Version en vigueur depuis le 01/06/2012Version en vigueur depuis le 01 juin 2012

Création Décret n°2012-783 du 30 mai 2012 - art.

Après avoir rappelé au débiteur qu'il est tenu de lui indiquer les biens qui auraient fait l'objet d'une saisie antérieure et de lui en communiquer le procès-verbal, l'huissier de justice dresse un acte de saisie.

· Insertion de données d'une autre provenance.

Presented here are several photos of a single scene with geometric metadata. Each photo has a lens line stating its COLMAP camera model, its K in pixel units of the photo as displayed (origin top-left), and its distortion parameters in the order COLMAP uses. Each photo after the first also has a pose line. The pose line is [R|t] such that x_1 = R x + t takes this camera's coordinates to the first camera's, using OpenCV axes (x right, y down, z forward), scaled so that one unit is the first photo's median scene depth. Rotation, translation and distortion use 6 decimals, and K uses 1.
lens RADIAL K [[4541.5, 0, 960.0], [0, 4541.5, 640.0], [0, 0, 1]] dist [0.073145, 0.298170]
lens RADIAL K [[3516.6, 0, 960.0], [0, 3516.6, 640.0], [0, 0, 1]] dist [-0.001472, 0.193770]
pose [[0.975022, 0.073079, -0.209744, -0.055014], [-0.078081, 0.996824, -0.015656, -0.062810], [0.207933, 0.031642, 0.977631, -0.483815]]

Cet acte contient à peine de nullité :


1° La mention de l'autorisation du juge ou du titre en vertu duquel la saisie est pratiquée ; ces documents sont annexés à l'acte ; toutefois, s'il s'agit d'une obligation notariée ou d'une créance de l'Etat, des collectivités territoriales ou de leurs établissements publics, il est seulement fait mention de la date, de la nature du titre ainsi que du montant de la dette ;


2° La désignation détaillée des biens saisis ;


3° Si le débiteur est présent, la déclaration de celui-ci au sujet d'une éventuelle saisie antérieure des mêmes biens ;


4° La mention, en caractères très apparents, que les biens saisis sont indisponibles, qu'ils sont placés sous la garde du débiteur, qu'ils ne peuvent être ni aliénés, ni déplacés, si ce n'est dans le cas prévu au deuxième alinéa de l'article R. 221-13 sous peine des sanctions prévues à l'article 314-6 du code pénal et que le débiteur est tenu de faire connaître la présente saisie à tout créancier qui procéderait à une nouvelle saisie des mêmes biens ;


5° L'indication, en caractères très apparents, que le débiteur peut, si les conditions de validité de la saisie ne sont pas réunies, en demander la mainlevée au juge de l'exécution du lieu de son domicile ;


6° La désignation de la juridiction devant laquelle seront portées les autres contestations, notamment celles relatives à l'exécution de la saisie ;


7° L'indication, le cas échéant, des nom, prénom et qualité des personnes qui ont assisté aux opérations de saisie, lesquelles apposent leur signature sur l'original et les copies ; en cas de refus, il en est fait mention dans l'acte ;


8° La reproduction de l'article 314-6 du code pénal et des articles R. 511-1 à R. 512-3.


Il peut être fait application des dispositions de l'article R. 221-12.